El curso pasado fue pródigo en evaluaciones externas de nuestro sistema escolar. Organismos internacionales, nacionales y otras instituciones tuvieron a bien evaluar y reflejar en sus correspondientes informes la situación actual de nuestro sistema educativo. Los medios de comunicación dieron cumplida cobertura de las diferentes conclusiones haciendo más hincapié en los aspectos considerados negativos que en los positivos. Diversas fuentes apuntan, con acierto, que los resultados de estas evaluaciones frecuentemente han sido un instrumento más de uso político que pedagógico, siendo utilizados para justificar reformas y argumentar posturas interesadas. Ahora bien, ¿qué nos ha quedado de todo aquello?. Poco o nada.
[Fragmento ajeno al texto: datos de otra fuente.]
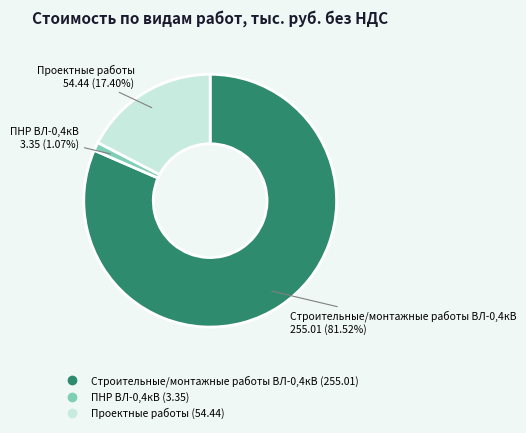

What percentage is the Проектные работы slice, to the nearest percent?

17%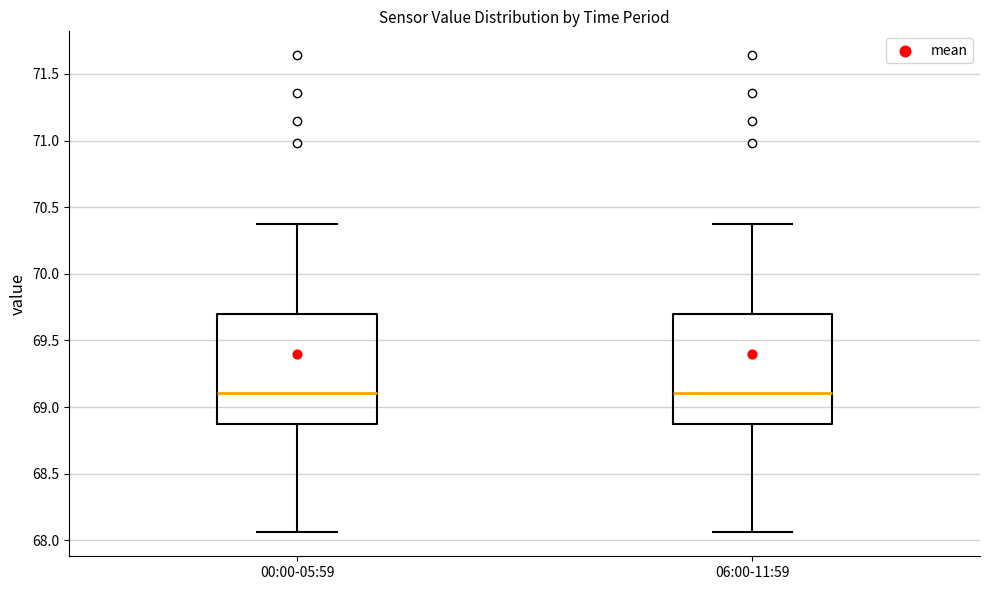

Reading left to right, transcribe this box plot: for each box, give where its median line is, the range the box spans, and where its two whiskers end, as read against the y-axis. The values are not printed on the chart, so give them approximately, as read against the axis.

00:00-05:59: median 69.10, box 68.85 to 69.70, whiskers 68.05 to 70.35
06:00-11:59: median 69.10, box 68.85 to 69.70, whiskers 68.05 to 70.35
Lo mismo pasa con las evaluaciones internas que realizan muchos centros educativos. El uso de encuestas, valoraciones, sistemas de calidad y tantos otros instrumentos diferentes tienen cada vez más una mayor aplicación en el día a día de los centros y se obtienen resultados que, muchas veces, no superan los límites del cajón de la mesa del despacho del director. Muchos centros deberían saber que tener un buen conocimiento de su realidad, por si sólo, no genera ninguna mejora.
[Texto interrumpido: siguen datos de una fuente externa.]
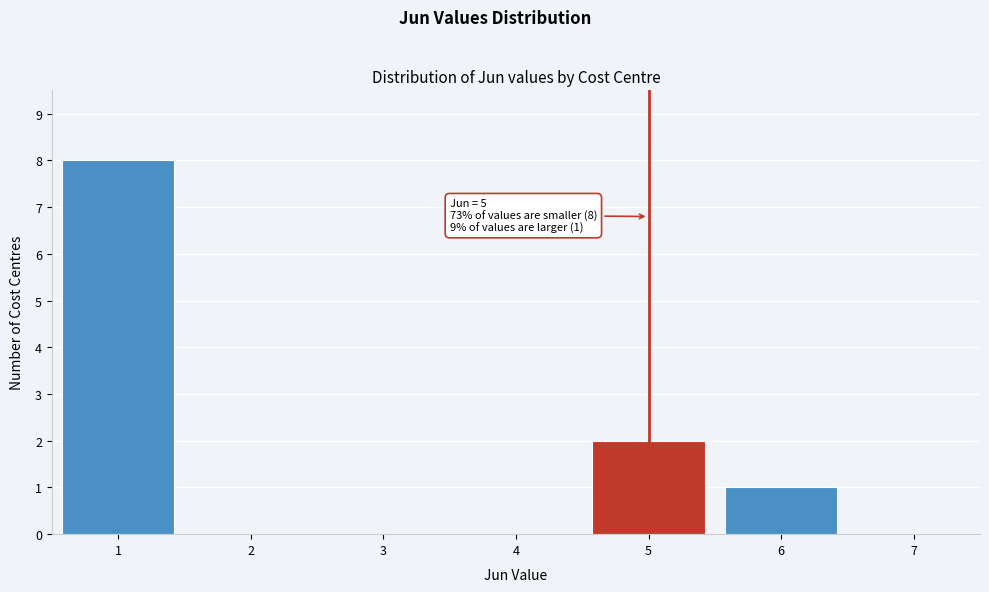

Over which range of the x-axis is the bar tallest?

0.5 to 1.5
Y, a menudo, con los alumnos nos pasa lo mismo. Los evaluamos, los definimos con un número y poca cosa más. Les decimos a ellos, y a sus padres, que han sacado tal o cual nota y poco más aparte de unos cuantos estereotipados consejos. Las evaluaciones académicas acostumbran a dejar fuera de sus mediciones aspectos difíciles de observar, y medir, para poder reflejarlos en los resultados de los alumnos como su desarrollo personal y social, sus valores, así como sus relaciones interpersonales. Por todo ello, y por más, evaluar, ¿para qué?.